Despite its best efforts, NZ Mint may have some difficulty convincing the investment community that the timing is right for gold exposure.
AMP Capital Investors is not recommending commodities of any kind at the moment in diversified portfolios, says its head of investment strategy, Leo Krippner. He thinks precious commodities are very generously priced in the current market and is therefore not convinced about the predictions that their values will continue to rise.
And even if it were well disposed towards gold, the AMP would never advise its investors to take on just one commodity.
Krippner prefers a commodity index that would give a combination of returns from lots of different commodities. This would include gold, silver, copper, nickel, tin and other "soft commodities" including sugar, coffee, meat and wheat, which trade on US futures.
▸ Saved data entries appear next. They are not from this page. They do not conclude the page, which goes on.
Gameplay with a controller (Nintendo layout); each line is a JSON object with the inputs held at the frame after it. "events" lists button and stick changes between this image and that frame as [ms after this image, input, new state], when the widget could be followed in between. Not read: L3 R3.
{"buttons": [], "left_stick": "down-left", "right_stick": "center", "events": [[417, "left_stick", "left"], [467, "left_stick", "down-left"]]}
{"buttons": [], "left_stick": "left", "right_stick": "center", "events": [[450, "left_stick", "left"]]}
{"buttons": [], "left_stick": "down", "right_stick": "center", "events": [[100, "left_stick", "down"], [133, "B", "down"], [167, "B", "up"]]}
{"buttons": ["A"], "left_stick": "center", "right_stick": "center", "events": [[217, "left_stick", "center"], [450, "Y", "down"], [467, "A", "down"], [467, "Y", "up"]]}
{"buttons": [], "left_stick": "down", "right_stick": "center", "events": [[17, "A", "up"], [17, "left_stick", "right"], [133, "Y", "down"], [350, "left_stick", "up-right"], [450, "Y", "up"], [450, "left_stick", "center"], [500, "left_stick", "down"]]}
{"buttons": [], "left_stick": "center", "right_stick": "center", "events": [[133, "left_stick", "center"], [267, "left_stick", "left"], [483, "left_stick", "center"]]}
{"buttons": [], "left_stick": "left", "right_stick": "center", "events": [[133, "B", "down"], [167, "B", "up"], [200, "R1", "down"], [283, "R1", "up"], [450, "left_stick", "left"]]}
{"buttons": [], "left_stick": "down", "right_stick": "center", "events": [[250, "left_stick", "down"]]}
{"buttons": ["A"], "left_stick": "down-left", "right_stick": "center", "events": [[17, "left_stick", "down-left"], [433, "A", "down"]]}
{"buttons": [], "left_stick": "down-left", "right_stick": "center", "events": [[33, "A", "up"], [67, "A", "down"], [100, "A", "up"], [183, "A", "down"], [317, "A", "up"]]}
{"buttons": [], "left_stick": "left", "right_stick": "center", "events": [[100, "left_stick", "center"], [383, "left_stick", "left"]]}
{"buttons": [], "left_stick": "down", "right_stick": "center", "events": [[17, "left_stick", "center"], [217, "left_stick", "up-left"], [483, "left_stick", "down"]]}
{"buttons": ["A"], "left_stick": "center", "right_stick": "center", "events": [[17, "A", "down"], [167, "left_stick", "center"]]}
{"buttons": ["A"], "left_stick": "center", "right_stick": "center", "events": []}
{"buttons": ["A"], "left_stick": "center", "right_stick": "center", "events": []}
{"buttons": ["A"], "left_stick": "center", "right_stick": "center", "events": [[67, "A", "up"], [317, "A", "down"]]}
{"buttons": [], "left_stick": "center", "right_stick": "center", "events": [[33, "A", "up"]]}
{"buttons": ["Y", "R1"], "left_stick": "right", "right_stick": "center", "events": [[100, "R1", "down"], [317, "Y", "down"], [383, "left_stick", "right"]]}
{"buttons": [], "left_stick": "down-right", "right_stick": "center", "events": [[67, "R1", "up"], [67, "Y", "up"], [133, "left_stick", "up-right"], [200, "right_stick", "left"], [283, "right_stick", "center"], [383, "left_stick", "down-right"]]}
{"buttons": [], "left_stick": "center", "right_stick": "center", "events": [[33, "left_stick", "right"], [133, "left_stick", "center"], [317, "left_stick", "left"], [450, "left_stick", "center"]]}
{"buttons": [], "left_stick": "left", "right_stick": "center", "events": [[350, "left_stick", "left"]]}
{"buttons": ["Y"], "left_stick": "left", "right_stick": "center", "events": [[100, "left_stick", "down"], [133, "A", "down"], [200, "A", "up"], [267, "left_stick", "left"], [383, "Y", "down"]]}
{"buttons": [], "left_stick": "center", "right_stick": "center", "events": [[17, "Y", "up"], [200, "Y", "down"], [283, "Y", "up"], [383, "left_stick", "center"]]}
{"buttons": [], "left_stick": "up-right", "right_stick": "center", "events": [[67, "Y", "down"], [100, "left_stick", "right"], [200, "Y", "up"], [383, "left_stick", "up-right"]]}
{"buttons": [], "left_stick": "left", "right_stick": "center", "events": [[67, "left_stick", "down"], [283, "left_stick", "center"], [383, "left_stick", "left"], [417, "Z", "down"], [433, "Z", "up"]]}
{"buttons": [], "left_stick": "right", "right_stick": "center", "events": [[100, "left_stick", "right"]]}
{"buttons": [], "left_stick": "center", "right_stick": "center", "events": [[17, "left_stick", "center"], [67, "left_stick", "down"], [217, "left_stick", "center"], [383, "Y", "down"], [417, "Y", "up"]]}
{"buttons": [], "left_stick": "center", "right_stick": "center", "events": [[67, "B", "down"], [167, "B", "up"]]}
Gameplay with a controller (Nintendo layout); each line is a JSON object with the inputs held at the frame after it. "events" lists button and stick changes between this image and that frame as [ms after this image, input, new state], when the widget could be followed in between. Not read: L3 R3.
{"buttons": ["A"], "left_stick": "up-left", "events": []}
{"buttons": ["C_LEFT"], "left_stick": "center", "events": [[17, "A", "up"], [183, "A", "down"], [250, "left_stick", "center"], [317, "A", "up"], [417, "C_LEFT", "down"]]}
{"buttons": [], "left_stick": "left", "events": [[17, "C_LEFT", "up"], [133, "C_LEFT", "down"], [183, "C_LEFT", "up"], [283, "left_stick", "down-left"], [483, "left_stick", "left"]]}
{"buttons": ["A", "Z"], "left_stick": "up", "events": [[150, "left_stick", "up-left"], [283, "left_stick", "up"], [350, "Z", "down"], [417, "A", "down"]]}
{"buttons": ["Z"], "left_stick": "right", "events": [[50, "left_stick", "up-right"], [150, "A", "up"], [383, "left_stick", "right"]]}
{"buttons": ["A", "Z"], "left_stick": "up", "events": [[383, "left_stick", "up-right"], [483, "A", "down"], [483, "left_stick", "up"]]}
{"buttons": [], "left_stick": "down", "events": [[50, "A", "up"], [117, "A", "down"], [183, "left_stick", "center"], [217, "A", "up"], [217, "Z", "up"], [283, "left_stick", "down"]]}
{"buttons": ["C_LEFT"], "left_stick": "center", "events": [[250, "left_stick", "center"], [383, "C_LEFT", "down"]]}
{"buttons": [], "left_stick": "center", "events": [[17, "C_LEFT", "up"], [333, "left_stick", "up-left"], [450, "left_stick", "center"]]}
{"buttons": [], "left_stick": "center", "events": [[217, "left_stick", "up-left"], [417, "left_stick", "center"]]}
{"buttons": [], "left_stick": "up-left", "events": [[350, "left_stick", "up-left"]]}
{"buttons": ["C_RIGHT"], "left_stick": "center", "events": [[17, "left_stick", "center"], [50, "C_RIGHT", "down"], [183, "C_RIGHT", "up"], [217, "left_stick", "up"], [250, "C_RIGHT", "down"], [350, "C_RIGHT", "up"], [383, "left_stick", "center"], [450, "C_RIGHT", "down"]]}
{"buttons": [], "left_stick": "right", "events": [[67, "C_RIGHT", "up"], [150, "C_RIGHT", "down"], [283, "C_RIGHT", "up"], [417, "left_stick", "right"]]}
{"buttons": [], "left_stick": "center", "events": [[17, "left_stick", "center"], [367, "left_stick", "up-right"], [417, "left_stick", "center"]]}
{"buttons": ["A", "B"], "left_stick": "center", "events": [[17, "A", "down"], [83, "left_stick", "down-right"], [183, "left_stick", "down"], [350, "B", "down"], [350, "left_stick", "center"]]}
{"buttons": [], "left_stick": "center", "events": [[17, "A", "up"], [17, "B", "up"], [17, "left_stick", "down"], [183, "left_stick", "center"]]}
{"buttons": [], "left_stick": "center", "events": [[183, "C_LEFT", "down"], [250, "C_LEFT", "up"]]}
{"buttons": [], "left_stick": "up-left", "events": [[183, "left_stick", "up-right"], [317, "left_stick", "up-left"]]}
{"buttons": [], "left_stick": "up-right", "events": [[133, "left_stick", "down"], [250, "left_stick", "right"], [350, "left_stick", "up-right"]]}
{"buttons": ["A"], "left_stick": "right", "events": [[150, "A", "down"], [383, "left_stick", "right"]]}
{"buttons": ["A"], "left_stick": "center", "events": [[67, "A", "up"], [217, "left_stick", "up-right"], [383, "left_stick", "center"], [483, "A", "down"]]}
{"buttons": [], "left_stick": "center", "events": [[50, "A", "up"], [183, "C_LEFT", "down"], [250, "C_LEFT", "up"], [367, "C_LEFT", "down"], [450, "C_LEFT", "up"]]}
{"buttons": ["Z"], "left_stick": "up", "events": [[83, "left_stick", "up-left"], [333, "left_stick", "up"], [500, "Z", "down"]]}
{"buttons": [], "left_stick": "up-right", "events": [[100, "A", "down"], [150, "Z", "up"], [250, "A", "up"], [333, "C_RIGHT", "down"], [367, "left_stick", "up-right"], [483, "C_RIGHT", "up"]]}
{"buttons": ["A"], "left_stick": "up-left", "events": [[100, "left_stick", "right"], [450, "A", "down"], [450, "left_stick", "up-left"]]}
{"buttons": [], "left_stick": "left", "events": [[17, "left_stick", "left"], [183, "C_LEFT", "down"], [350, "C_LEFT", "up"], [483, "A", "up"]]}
Another major part of the index would be energy, natural gas, heating oil in the US.
Cautious fund managers will always bring up the possibility that Europe's central banks, which all hold significant gold stockpiles, might just decide to divest themselves in the coming years - which they have done before.
Economist and head of the Vestar investment committee Donal Curtin warns that people are getting interested in gold too late.
"People tend to get excited about commodities at the height [of a boom]. By the time the news has reached the level of the shoeshine boy... the four or five years [run] is well finished, it's happened already," he says.
The NZ investor would be giving up unusually high bank interest rates to take a punt on the precious commodity.
"Bank interest rates are very high, you have to be pretty sure that gold is going to keep going up by five per cent a year," says Curtin.
Added to this, there is no income from owning gold, something New Zealanders like from their investments. Investors would be relying solely on capital appreciation. "If you're pessimistic about the world outlook, gold is one of the protections against that."